* _Requirement_
Wherever the word "Rune" turns up in a line of the entries, copy that line.

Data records
==========
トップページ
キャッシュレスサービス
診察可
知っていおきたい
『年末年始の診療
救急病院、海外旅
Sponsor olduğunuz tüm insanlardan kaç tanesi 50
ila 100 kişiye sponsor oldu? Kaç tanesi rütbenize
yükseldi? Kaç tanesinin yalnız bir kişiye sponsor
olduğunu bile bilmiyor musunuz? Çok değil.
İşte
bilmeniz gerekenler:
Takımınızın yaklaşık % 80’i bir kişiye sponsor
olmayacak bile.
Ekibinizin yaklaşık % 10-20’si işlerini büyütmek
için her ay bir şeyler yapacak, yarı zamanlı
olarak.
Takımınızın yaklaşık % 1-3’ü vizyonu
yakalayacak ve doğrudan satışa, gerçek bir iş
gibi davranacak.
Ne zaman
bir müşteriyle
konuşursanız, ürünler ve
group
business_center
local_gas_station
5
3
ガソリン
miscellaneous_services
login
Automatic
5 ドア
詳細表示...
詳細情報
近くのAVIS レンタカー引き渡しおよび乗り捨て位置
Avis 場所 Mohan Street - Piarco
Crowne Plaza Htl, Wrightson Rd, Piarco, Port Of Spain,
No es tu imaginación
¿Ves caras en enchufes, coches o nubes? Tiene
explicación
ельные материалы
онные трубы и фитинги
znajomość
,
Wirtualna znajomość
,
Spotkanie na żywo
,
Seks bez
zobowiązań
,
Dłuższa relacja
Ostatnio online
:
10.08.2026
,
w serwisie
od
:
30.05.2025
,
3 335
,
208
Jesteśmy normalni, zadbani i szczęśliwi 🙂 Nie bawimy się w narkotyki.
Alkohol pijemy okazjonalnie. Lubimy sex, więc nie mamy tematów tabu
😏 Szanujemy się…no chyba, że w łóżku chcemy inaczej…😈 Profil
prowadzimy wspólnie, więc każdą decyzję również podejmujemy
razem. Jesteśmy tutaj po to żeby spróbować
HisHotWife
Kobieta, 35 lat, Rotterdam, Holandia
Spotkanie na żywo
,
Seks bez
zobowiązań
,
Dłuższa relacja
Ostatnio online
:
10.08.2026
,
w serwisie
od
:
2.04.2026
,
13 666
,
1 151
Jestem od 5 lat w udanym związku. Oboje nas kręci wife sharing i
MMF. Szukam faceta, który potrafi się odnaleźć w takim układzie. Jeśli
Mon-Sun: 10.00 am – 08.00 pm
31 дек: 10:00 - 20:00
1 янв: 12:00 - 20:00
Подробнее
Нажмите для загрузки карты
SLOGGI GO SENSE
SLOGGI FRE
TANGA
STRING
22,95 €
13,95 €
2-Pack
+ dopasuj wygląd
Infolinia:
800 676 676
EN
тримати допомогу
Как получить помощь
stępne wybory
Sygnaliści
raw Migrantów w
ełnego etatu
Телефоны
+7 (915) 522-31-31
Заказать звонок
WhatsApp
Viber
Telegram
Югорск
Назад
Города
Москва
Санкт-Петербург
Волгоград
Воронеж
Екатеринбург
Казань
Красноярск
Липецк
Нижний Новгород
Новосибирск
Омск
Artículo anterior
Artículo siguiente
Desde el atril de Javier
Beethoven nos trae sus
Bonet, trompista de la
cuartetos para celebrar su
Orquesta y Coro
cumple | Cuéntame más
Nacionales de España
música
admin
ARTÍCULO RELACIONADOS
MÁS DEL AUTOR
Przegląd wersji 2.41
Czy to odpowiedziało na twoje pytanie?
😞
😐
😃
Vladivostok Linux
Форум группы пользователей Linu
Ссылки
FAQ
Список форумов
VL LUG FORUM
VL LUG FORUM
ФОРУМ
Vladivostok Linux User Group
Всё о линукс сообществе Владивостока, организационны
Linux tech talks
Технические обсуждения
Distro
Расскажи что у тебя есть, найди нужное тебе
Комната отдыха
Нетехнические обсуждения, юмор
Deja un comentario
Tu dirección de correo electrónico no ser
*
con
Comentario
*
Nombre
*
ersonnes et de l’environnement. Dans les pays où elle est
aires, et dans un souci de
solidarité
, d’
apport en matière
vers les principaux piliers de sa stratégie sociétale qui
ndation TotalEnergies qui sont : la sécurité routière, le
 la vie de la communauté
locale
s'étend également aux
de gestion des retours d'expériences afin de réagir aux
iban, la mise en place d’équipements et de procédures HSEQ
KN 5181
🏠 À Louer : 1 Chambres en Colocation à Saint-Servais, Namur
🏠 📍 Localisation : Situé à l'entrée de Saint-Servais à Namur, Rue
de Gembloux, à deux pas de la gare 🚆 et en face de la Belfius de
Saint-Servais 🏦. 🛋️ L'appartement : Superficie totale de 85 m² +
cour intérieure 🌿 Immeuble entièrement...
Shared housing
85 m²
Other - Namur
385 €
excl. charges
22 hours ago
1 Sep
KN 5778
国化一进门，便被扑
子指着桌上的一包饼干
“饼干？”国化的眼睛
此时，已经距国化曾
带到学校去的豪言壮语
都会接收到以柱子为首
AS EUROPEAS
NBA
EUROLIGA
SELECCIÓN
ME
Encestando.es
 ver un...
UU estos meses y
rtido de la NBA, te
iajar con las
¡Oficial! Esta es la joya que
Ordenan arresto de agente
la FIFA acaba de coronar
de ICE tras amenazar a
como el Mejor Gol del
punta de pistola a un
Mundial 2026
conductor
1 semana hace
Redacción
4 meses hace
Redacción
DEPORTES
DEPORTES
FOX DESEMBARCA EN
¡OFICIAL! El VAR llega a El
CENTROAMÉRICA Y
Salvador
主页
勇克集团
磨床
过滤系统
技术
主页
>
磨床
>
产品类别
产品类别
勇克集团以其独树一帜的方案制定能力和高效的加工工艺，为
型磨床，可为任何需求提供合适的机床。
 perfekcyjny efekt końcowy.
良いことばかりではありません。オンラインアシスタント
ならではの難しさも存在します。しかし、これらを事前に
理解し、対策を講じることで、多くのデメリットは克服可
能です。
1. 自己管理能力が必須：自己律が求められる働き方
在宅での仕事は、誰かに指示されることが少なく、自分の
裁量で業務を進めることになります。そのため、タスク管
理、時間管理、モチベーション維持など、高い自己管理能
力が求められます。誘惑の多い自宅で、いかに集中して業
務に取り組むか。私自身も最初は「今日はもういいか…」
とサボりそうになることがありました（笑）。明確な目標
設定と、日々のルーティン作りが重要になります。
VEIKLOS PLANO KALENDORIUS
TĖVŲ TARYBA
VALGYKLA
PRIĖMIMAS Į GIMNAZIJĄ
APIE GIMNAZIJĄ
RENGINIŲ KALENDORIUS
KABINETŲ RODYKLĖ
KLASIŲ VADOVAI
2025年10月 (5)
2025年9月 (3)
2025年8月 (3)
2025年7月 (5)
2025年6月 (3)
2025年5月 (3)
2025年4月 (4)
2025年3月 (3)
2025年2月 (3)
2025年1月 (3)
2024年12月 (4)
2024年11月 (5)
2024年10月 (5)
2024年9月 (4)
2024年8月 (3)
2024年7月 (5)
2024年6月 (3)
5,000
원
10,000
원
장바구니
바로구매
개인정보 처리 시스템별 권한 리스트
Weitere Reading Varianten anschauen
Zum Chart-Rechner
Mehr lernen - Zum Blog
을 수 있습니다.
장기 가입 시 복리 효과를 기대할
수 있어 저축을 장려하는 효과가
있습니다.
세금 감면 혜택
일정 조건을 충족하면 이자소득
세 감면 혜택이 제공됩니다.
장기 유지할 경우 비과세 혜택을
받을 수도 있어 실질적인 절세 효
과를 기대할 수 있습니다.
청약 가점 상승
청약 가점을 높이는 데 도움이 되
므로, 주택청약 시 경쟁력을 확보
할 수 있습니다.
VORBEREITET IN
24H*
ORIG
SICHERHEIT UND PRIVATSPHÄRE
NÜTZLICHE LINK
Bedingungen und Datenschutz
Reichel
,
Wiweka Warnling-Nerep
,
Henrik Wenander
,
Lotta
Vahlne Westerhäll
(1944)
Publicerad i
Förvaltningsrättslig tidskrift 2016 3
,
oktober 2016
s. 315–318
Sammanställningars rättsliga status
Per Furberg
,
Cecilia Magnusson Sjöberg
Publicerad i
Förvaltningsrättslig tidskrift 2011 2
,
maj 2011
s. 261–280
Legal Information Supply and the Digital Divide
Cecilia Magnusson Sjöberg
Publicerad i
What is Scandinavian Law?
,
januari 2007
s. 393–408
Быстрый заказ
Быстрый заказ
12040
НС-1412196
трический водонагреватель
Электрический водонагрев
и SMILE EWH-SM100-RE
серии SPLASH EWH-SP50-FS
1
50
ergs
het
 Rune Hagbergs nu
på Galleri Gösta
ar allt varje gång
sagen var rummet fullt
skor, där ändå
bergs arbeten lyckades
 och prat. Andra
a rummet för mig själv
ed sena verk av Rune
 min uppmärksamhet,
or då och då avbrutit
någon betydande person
==========
* _Answer to this exercise_
 Rune Hagbergs nu
ed sena verk av Rune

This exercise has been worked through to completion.